Sebastian Hertner (2 May 1991 – 21 December 2025) was a German professional footballer who played as a defender. Hertner spent his entire professional career in Germany, and played in the 2. Bundesliga for 1860 Munich, Erzgebirge Aue and Darmstadt 98. He was part of the German under-18 and under-19 youth national teams between 2008 and 2009.

He died in a ski lift accident in Montenegro on 21 December 2025.

==Club career==
===Early career===
Born on 2 May 1991 in Leonberg, Hertner started his career at the academy of KSG Gerlingen, before joining the academy of VfB Stuttgart in 2005. In the summer of 2009, Hertner joined VfB Stuttgart II for the 2009–10 season. Over three years, he made 65 appearances for Stuttgart II, scoring once. He joined Schalke 04 II in 2012, making 35 appearances in the Regionalliga West where he was the captain.

===1860 Munich===
After a season at Schalke 04 II, Hertner joined 1860 Munich on a three-year contract. In a friendly match against St. Gallen in July 2013, Hertner tore a muscle in his left thigh, meaning he missed the first game of the season against FC St. Pauli. He made his debut for 1860 Munich, coming on as a half-time substitute for Grzegorz Wojtkowiak in a DFB-Pokal 4–3 penalties victory over 1. FC Heidenheim, following a 1–1 draw. Over the course of the 2013–14 season, he made 21 league appearances in the 2. Bundesliga, whilst he made just one league appearance in the 2014–15 season before leaving on loan.

===Erzgebirge Aue===
On 20 January 2015, Hertner joined 2. Bundesliga side Erzgebirge Aue on loan until the end of the season. He made his debut for Aue on 6 February 2015 as a 65th-minute substitute in a 2–0 victory over RB Leipzig. Despite their relegation to the 3. Liga, it was announced he would join Aue on a permanent basis for an undisclosed fee, signing a one-year contract with the club after making 10 appearances during his loan spell there. He scored his first goal for the club and the second of his career on 15 August 2015; a late penalty in a 2–0 victory at home to Stuttgarter Kickers. Having been an integral part of the Aue team that would eventually win promotion back to the 2. Bundesliga come the end of the season, Hertner signed a two-year contract extension with Aue in February 2016, which would keep him at the club until the summer of 2018. During the 2015–16 season, he made 31 league appearances, scoring once.
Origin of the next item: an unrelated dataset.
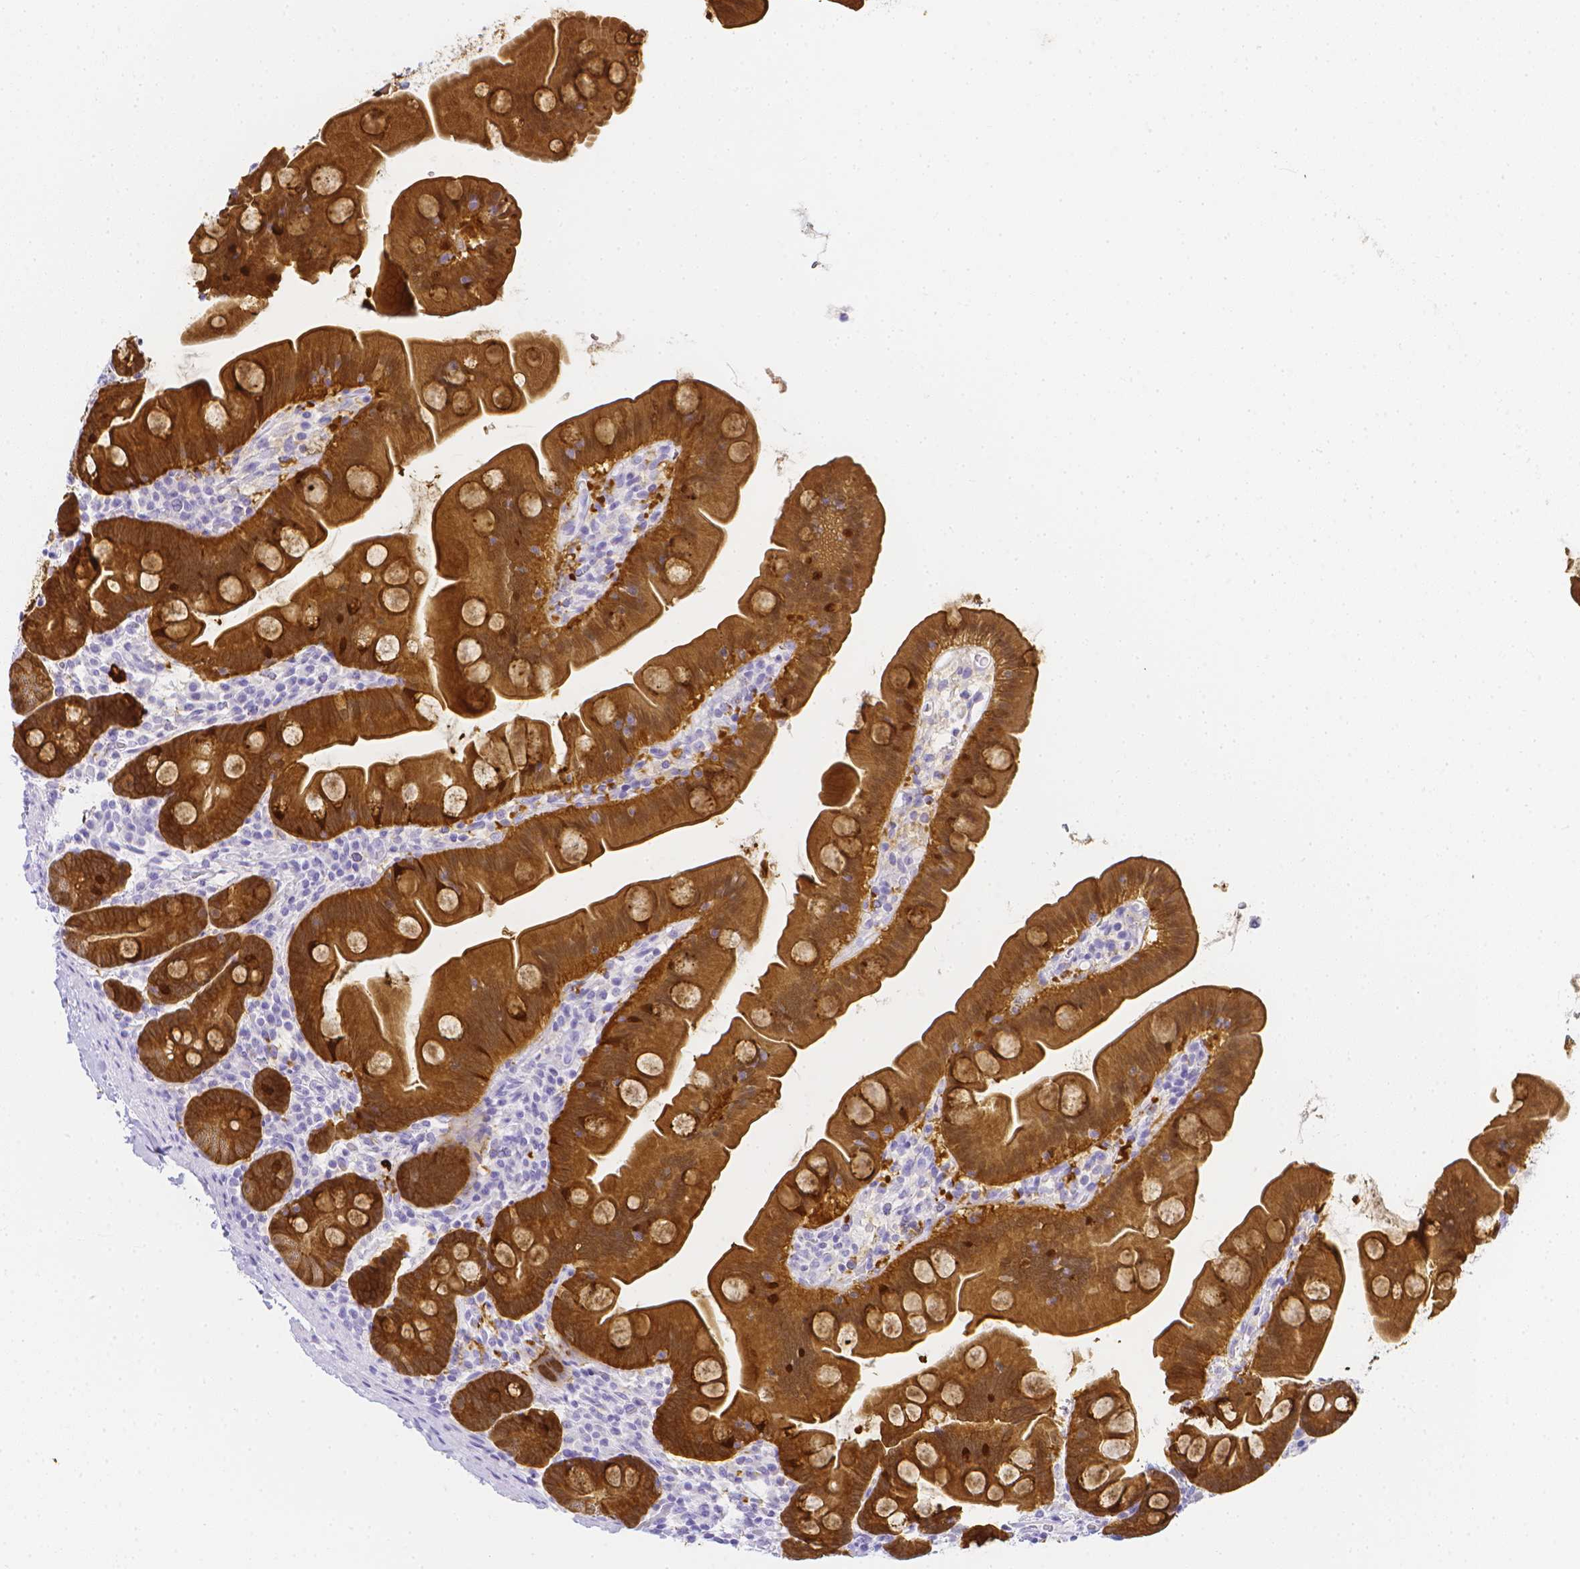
{"staining": {"intensity": "moderate", "quantity": ">75%", "location": "cytoplasmic/membranous,nuclear"}, "tissue": "small intestine", "cell_type": "Glandular cells", "image_type": "normal", "snomed": [{"axis": "morphology", "description": "Normal tissue, NOS"}, {"axis": "topography", "description": "Small intestine"}], "caption": "IHC of normal small intestine displays medium levels of moderate cytoplasmic/membranous,nuclear positivity in about >75% of glandular cells.", "gene": "LGALS4", "patient": {"sex": "female", "age": 68}}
The 2016–17 season marked a return to the 2. Bundesliga for Erzgebirge Aue, though Hertner retained his place in the starting line-up, missing just two league matches all season. It was a largely unremarkable season for the club, finishing 14th and three points above the relegation play-off place. Hertner remained at the club for the 2017–18 season, though played a less vital role, starting just 16 games, in a season where Aue narrowly avoided relegation, finishing 16th.

===Darmstadt 98===
With his contract having not been renewed at Erzgebirge Aue, Hertner joined newly relegated 2. Bundesliga team Darmstadt 98 in the summer of 2018 on a two-year contract. He made his competitive debut for Darmstadt on 5 August 2018, coming on as an 80th-minute substitute in a 1–0 win against Paderborn 07 in their opening game of the season. However, first-team opportunities for Hertner were limited and he made just five appearances in all competitions across the 2018–19 season, and played just twice during the 2019–20 season. He was released by Darmstadt in summer 2020.

===VfB Lübeck===
Hertner signed a one-year contract with 3. Liga side VfB Lübeck in September 2020. He transferred to Türkgücü München in June 2021.

===Later career===
On 23 January 2022, Hertner joined BFC Dynamo and stayed there for half a year. He joined FC Teutonia Ottensen in September 2022, and transferred to ETSV Hamburg in summer 2024, alongside fellow Teutonia Ottensen players Tjorben Uphoff and Ridel Monteiro. He remained at the club until his death in December 2025.

==International career==
Hertner appeared for the Germany under-18 team and the under-19 team, having made 14 appearances for the former and five for the latter.

==Death==
Hertner died in a ski lift accident on Savin Kuk in Žabljak, Montenegro, on 21 December 2025. The collision of two chairlifts caused him to fall 70 meters. Hertner's wife was injured after being trapped in the ski lift but was eventually rescued. He was 34.